• **Task directions**:
Could you output the entries that follow exactly, omitting any pictures they contain?
-- Data extracts follows --
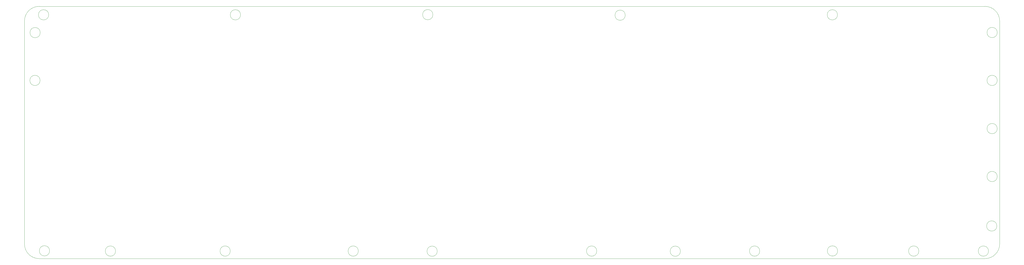
<source format=gbr>
G04 #@! TF.GenerationSoftware,KiCad,Pcbnew,7.0.1*
G04 #@! TF.CreationDate,2023-03-12T20:55:32-04:00*
G04 #@! TF.ProjectId,petkb,7065746b-622e-46b6-9963-61645f706362,B-V1-R2*
G04 #@! TF.SameCoordinates,Original*
G04 #@! TF.FileFunction,Profile,NP*
%FSLAX46Y46*%
G04 Gerber Fmt 4.6, Leading zero omitted, Abs format (unit mm)*
G04 Created by KiCad (PCBNEW 7.0.1) date 2023-03-12 20:55:32*
%MOMM*%
%LPD*%
G01*
G04 APERTURE LIST*
G04 #@! TA.AperFunction,Profile*
%ADD10C,0.050000*%
G04 #@! TD*
G04 APERTURE END LIST*
D10*
X398676494Y-139801600D02*
G75*
G03*
X398676494Y-139801600I-2030094J0D01*
G01*
X254861694Y-46276894D02*
G75*
G03*
X254861694Y-46276894I-2030094J0D01*
G01*
X178712494Y-46073694D02*
G75*
G03*
X178712494Y-46073694I-2030094J0D01*
G01*
X26617294Y-46126400D02*
G75*
G03*
X26617294Y-46126400I-2030094J0D01*
G01*
X98501200Y-139801600D02*
G75*
G03*
X98501200Y-139801600I-2030094J0D01*
G01*
X149197694Y-139801600D02*
G75*
G03*
X149197694Y-139801600I-2030094J0D01*
G01*
X276705694Y-139852400D02*
G75*
G03*
X276705694Y-139852400I-2030094J0D01*
G01*
X338935694Y-139750800D02*
G75*
G03*
X338935694Y-139750800I-2030094J0D01*
G01*
X243584094Y-139801600D02*
G75*
G03*
X243584094Y-139801600I-2030094J0D01*
G01*
X371092094Y-139801600D02*
G75*
G03*
X371092094Y-139801600I-2030094J0D01*
G01*
X308100094Y-139801600D02*
G75*
G03*
X308100094Y-139801600I-2030094J0D01*
G01*
X180439694Y-139852400D02*
G75*
G03*
X180439694Y-139852400I-2030094J0D01*
G01*
X53084094Y-139801600D02*
G75*
G03*
X53084094Y-139801600I-2030094J0D01*
G01*
X26972894Y-139700000D02*
G75*
G03*
X26972894Y-139700000I-2030094J0D01*
G01*
X23213694Y-72136000D02*
G75*
G03*
X23213694Y-72136000I-2030094J0D01*
G01*
X23264494Y-53187600D02*
G75*
G03*
X23264494Y-53187600I-2030094J0D01*
G01*
X102563294Y-46126400D02*
G75*
G03*
X102563294Y-46126400I-2030094J0D01*
G01*
X338884894Y-46126400D02*
G75*
G03*
X338884894Y-46126400I-2030094J0D01*
G01*
X401978494Y-129844800D02*
G75*
G03*
X401978494Y-129844800I-2030094J0D01*
G01*
X402130894Y-110236000D02*
G75*
G03*
X402130894Y-110236000I-2030094J0D01*
G01*
X402130894Y-91236800D02*
G75*
G03*
X402130894Y-91236800I-2030094J0D01*
G01*
X402130894Y-72136000D02*
G75*
G03*
X402130894Y-72136000I-2030094J0D01*
G01*
X402132800Y-53136800D02*
G75*
G03*
X402132800Y-53136800I-2030094J0D01*
G01*
X22860000Y-42773600D02*
X397256000Y-42773600D01*
X17018000Y-136956800D02*
X17018000Y-48615600D01*
X397256000Y-142798800D02*
X22860000Y-142798800D01*
X403098000Y-136956800D02*
X403098000Y-123545600D01*
X403098000Y-48615600D02*
X403098000Y-123545600D01*
X22860000Y-42773600D02*
G75*
G03*
X17018000Y-48615600I0J-5842000D01*
G01*
X17018000Y-136956800D02*
G75*
G03*
X22860000Y-142798800I5842000J0D01*
G01*
X397256000Y-142798800D02*
G75*
G03*
X403098000Y-136956800I0J5842000D01*
G01*
X403098000Y-48615600D02*
G75*
G03*
X397256000Y-42773600I-5842000J0D01*
G01*
M02*

</source>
-- Data extracts concluded --
• **Response box**:
<source format=gbr>
G04 #@! TF.GenerationSoftware,KiCad,Pcbnew,7.0.1*
G04 #@! TF.CreationDate,2023-03-12T20:55:32-04:00*
G04 #@! TF.ProjectId,petkb,7065746b-622e-46b6-9963-61645f706362,B-V1-R2*
G04 #@! TF.SameCoordinates,Original*
G04 #@! TF.FileFunction,Profile,NP*
%FSLAX46Y46*%
G04 Gerber Fmt 4.6, Leading zero omitted, Abs format (unit mm)*
G04 Created by KiCad (PCBNEW 7.0.1) date 2023-03-12 20:55:32*
%MOMM*%
%LPD*%
G01*
G04 APERTURE LIST*
G04 #@! TA.AperFunction,Profile*
%ADD10C,0.050000*%
G04 #@! TD*
G04 APERTURE END LIST*
D10*
X398676494Y-139801600D02*
G75*
G03*
X398676494Y-139801600I-2030094J0D01*
G01*
X254861694Y-46276894D02*
G75*
G03*
X254861694Y-46276894I-2030094J0D01*
G01*
X178712494Y-46073694D02*
G75*
G03*
X178712494Y-46073694I-2030094J0D01*
G01*
X26617294Y-46126400D02*
G75*
G03*
X26617294Y-46126400I-2030094J0D01*
G01*
X98501200Y-139801600D02*
G75*
G03*
X98501200Y-139801600I-2030094J0D01*
G01*
X149197694Y-139801600D02*
G75*
G03*
X149197694Y-139801600I-2030094J0D01*
G01*
X276705694Y-139852400D02*
G75*
G03*
X276705694Y-139852400I-2030094J0D01*
G01*
X338935694Y-139750800D02*
G75*
G03*
X338935694Y-139750800I-2030094J0D01*
G01*
X243584094Y-139801600D02*
G75*
G03*
X243584094Y-139801600I-2030094J0D01*
G01*
X371092094Y-139801600D02*
G75*
G03*
X371092094Y-139801600I-2030094J0D01*
G01*
X308100094Y-139801600D02*
G75*
G03*
X308100094Y-139801600I-2030094J0D01*
G01*
X180439694Y-139852400D02*
G75*
G03*
X180439694Y-139852400I-2030094J0D01*
G01*
X53084094Y-139801600D02*
G75*
G03*
X53084094Y-139801600I-2030094J0D01*
G01*
X26972894Y-139700000D02*
G75*
G03*
X26972894Y-139700000I-2030094J0D01*
G01*
X23213694Y-72136000D02*
G75*
G03*
X23213694Y-72136000I-2030094J0D01*
G01*
X23264494Y-53187600D02*
G75*
G03*
X23264494Y-53187600I-2030094J0D01*
G01*
X102563294Y-46126400D02*
G75*
G03*
X102563294Y-46126400I-2030094J0D01*
G01*
X338884894Y-46126400D02*
G75*
G03*
X338884894Y-46126400I-2030094J0D01*
G01*
X401978494Y-129844800D02*
G75*
G03*
X401978494Y-129844800I-2030094J0D01*
G01*
X402130894Y-110236000D02*
G75*
G03*
X402130894Y-110236000I-2030094J0D01*
G01*
X402130894Y-91236800D02*
G75*
G03*
X402130894Y-91236800I-2030094J0D01*
G01*
X402130894Y-72136000D02*
G75*
G03*
X402130894Y-72136000I-2030094J0D01*
G01*
X402132800Y-53136800D02*
G75*
G03*
X402132800Y-53136800I-2030094J0D01*
G01*
X22860000Y-42773600D02*
X397256000Y-42773600D01*
X17018000Y-136956800D02*
X17018000Y-48615600D01*
X397256000Y-142798800D02*
X22860000Y-142798800D01*
X403098000Y-136956800D02*
X403098000Y-123545600D01*
X403098000Y-48615600D02*
X403098000Y-123545600D01*
X22860000Y-42773600D02*
G75*
G03*
X17018000Y-48615600I0J-5842000D01*
G01*
X17018000Y-136956800D02*
G75*
G03*
X22860000Y-142798800I5842000J0D01*
G01*
X397256000Y-142798800D02*
G75*
G03*
X403098000Y-136956800I0J5842000D01*
G01*
X403098000Y-48615600D02*
G75*
G03*
X397256000Y-42773600I-5842000J0D01*
G01*
M02*

</source>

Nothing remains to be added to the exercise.